AGI is about knowing how to do lots of things
AGI is about not knowing how to do something, and then being able to figure it out.

I’m strongly in the second camp.

" I very much agree with this, and I think measuring perplexity confuses these two things (ability to recite/compose memorized knowledge vs ability to generate novel insights). I think you need an entirely different benchmark, based on something like giving a model only the information available to Newton before he came up with his laws of motion and seeing if the model can come up with equivalent insights.

[-]Hailey Collet3y30

I used the first chart, the compute required for GPT3, and my personal assessment that ChatGPT clearly meets the cutoff for tweet length, very probably meets it for short blog (but not by a wide margin), and clearly does not meet it for research paper, to create my own 75th percentile estimate for human slowdown of 25-75. It moves the P(TAI<=year) = 50% from ~2041 to ~2042, and the 75% from ~2060 to ~2061. Big changes! 😂

[-]Cameron Holmes3y30

Excellent post, thank you. I look forward to playing with the notebook model.

One observation on the timelines (which I realise is somewhat tangential to the core content of the post) is that I believe your estimates around compute cost scaling feel quite optimistic to me.

Memory and compute density scaling is already dropping off meanwhile everyone seems to be struggling with yields on sub-3nm nodes despite huge spend, exacerbating the problem for cost scaling.

https://fuse.wikichip.org/news/7343/iedm-2022-did-we-just-witness-the-death-of-sram/

https://www.semianalysis.com/p/tsmcs-3nm-conundrum-does-it-even

We don't really have many more promising technologies in the pipeline to radically get cost per transistor down so I expect improvements to slow quite a bit towards the end of this decade.

[-]Hailey Collet3y10

Your assertion that we don't have many things to reduce cost per transistor may be true, but is not supported by the rest of your comment or links - reduction in transitor size and similar performance improving measures are not the only way to improve cost performance.

[-]Cameron Holmes3y10

Sorry I agree that comment and those links left some big inferential gaps.

I believe the link below is more holistic and doesn't leave such big leaps (admittedly it does have some 2021-specific themes that haven't aged so well, but I don't believe they undermine the core argument made).

https://www.fabricatedknowledge.com/p/the-rising-tide-of-semiconductor

This still leaves a gap between cost per transistor and overall compute cost, but that's a much smaller leap e.g. frequency being bound by physical constraints like the speed of light. etc..
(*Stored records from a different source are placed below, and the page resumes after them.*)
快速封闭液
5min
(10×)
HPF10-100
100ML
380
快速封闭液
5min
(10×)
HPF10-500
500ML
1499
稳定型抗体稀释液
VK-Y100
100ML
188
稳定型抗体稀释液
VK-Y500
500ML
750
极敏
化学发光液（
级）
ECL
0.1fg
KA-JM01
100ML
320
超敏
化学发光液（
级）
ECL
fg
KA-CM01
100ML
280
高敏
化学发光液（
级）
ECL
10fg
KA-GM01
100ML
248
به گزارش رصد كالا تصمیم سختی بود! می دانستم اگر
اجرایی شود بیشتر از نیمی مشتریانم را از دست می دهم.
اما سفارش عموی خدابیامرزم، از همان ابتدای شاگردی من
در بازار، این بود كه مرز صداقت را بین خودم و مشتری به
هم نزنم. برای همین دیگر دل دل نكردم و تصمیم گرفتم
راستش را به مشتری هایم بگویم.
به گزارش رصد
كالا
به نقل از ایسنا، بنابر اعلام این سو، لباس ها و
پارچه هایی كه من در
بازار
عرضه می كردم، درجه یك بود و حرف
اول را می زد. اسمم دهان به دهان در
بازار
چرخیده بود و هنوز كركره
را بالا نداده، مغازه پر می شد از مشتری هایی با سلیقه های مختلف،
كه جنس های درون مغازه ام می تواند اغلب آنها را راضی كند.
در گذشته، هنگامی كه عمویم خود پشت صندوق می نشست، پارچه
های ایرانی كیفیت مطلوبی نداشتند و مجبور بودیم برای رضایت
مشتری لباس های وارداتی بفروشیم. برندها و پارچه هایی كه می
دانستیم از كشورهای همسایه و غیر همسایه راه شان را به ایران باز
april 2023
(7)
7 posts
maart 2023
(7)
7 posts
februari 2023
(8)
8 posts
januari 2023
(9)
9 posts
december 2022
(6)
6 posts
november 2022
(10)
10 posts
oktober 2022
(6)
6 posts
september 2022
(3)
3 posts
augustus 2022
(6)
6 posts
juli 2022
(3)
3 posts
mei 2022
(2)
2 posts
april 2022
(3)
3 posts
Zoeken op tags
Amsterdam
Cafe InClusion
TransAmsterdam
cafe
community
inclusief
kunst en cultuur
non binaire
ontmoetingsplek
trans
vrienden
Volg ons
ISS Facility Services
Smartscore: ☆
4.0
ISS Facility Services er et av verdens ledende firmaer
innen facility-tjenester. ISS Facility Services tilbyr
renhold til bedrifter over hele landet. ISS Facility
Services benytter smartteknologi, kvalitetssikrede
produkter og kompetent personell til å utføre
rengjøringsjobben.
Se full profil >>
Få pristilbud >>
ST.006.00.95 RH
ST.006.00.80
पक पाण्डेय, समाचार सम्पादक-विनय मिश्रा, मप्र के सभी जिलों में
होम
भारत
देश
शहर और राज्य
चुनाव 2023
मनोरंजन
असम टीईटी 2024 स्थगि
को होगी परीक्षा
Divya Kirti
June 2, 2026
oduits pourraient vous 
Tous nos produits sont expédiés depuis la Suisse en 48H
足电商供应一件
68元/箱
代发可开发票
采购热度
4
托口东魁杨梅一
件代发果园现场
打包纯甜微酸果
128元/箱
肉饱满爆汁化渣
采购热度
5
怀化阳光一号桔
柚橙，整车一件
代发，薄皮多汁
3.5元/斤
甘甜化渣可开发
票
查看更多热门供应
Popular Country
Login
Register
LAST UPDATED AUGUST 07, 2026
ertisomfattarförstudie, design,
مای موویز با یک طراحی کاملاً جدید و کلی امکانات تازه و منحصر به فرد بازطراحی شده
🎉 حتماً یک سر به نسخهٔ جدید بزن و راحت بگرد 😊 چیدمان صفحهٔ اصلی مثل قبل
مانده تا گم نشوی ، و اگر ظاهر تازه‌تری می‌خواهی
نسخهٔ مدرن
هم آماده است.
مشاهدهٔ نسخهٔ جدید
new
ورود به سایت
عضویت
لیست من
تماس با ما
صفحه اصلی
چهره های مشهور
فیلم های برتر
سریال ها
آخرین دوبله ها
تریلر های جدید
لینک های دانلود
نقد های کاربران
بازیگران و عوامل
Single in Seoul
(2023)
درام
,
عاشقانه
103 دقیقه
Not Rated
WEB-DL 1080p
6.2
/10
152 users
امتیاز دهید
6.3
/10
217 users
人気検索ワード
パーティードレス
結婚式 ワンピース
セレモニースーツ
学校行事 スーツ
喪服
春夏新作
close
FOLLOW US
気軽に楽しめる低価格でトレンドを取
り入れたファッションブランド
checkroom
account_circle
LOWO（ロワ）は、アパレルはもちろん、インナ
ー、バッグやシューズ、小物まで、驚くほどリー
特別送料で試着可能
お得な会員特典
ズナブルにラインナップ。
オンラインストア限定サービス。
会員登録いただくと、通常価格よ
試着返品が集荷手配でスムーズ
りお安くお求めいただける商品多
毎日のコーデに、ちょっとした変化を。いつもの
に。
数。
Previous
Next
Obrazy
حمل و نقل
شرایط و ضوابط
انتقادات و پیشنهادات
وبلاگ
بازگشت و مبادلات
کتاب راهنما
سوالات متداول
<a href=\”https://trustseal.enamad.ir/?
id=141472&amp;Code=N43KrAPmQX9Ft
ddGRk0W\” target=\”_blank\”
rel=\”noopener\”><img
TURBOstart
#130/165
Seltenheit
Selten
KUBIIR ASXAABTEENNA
To evidence my point about this trend getting even worse after 2030 - EUV lithography was actively being pursued for decades before active usage in 2030. My understanding is that we don't have anything that significant at the level of maturity that EUV was at in the 90s. Consider my epistemic status on this point fairly weak though.

[-]Liam Donovan3y3-1

It seems like something has to be going wrong if the model output has higher odds that TAI is already here (~12%) than TAI being developed between now and 2027 (~11%)? Relatedly, I'm confused by the disclaimer that "we are not updating on the fact that TAI has obviously not yet arrived" -- shouldn't that fact be baked into the distributions for each parameter (particularly the number of FLOPs to reach TAI)?

[-]Matthew Barnett3y31

In the notebook, the number of FLOP to train TAI is deduced a priori. I basically just estimated distributions over the relevant parameters by asking what I'd expect from TAI, rather than taking into consideration whether those values would imply a final distribution that predicts TAI arrived in the past. It may be worth noting that that Bio Anchors also does this initially, but it performs an update by chopping off some probability from the distribution and then renormalizing. I didn't do that yet because I don't know how to best perform the update.

Personally, I don't think a 12% chance that TAI already arrived is that bad, given that the model is deduced a priori. Others could reasonably disagree though.